## Required work
Repeat the entries in full. Each line must match exactly.

Structure-from-motion data
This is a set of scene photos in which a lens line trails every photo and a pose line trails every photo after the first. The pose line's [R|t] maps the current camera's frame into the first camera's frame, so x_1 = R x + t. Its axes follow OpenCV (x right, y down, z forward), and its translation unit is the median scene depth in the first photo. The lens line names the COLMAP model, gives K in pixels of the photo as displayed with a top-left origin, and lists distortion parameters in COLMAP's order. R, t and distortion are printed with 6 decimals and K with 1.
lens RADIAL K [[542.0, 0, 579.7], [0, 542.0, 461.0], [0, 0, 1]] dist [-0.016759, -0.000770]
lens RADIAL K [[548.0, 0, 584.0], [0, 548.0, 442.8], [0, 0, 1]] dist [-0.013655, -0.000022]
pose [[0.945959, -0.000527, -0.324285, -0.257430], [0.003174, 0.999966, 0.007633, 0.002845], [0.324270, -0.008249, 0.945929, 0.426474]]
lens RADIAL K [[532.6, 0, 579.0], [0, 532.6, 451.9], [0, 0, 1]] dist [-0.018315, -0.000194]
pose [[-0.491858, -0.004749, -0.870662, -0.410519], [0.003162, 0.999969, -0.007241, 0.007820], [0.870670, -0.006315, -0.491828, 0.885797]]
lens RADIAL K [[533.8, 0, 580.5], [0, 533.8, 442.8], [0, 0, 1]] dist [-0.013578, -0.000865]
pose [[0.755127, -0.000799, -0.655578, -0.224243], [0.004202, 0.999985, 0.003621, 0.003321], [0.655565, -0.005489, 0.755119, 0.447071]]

## Exercise answer
This is a set of scene photos in which a lens line trails every photo and a pose line trails every photo after the first. The pose line's [R|t] maps the current camera's frame into the first camera's frame, so x_1 = R x + t. Its axes follow OpenCV (x right, y down, z forward), and its translation unit is the median scene depth in the first photo. The lens line names the COLMAP model, gives K in pixels of the photo as displayed with a top-left origin, and lists distortion parameters in COLMAP's order. R, t and distortion are printed with 6 decimals and K with 1.
lens RADIAL K [[542.0, 0, 579.7], [0, 542.0, 461.0], [0, 0, 1]] dist [-0.016759, -0.000770]
lens RADIAL K [[548.0, 0, 584.0], [0, 548.0, 442.8], [0, 0, 1]] dist [-0.013655, -0.000022]
pose [[0.945959, -0.000527, -0.324285, -0.257430], [0.003174, 0.999966, 0.007633, 0.002845], [0.324270, -0.008249, 0.945929, 0.426474]]
lens RADIAL K [[532.6, 0, 579.0], [0, 532.6, 451.9], [0, 0, 1]] dist [-0.018315, -0.000194]
pose [[-0.491858, -0.004749, -0.870662, -0.410519], [0.003162, 0.999969, -0.007241, 0.007820], [0.870670, -0.006315, -0.491828, 0.885797]]
lens RADIAL K [[533.8, 0, 580.5], [0, 533.8, 442.8], [0, 0, 1]] dist [-0.013578, -0.000865]
pose [[0.755127, -0.000799, -0.655578, -0.224243], [0.004202, 0.999985, 0.003621, 0.003321], [0.655565, -0.005489, 0.755119, 0.447071]]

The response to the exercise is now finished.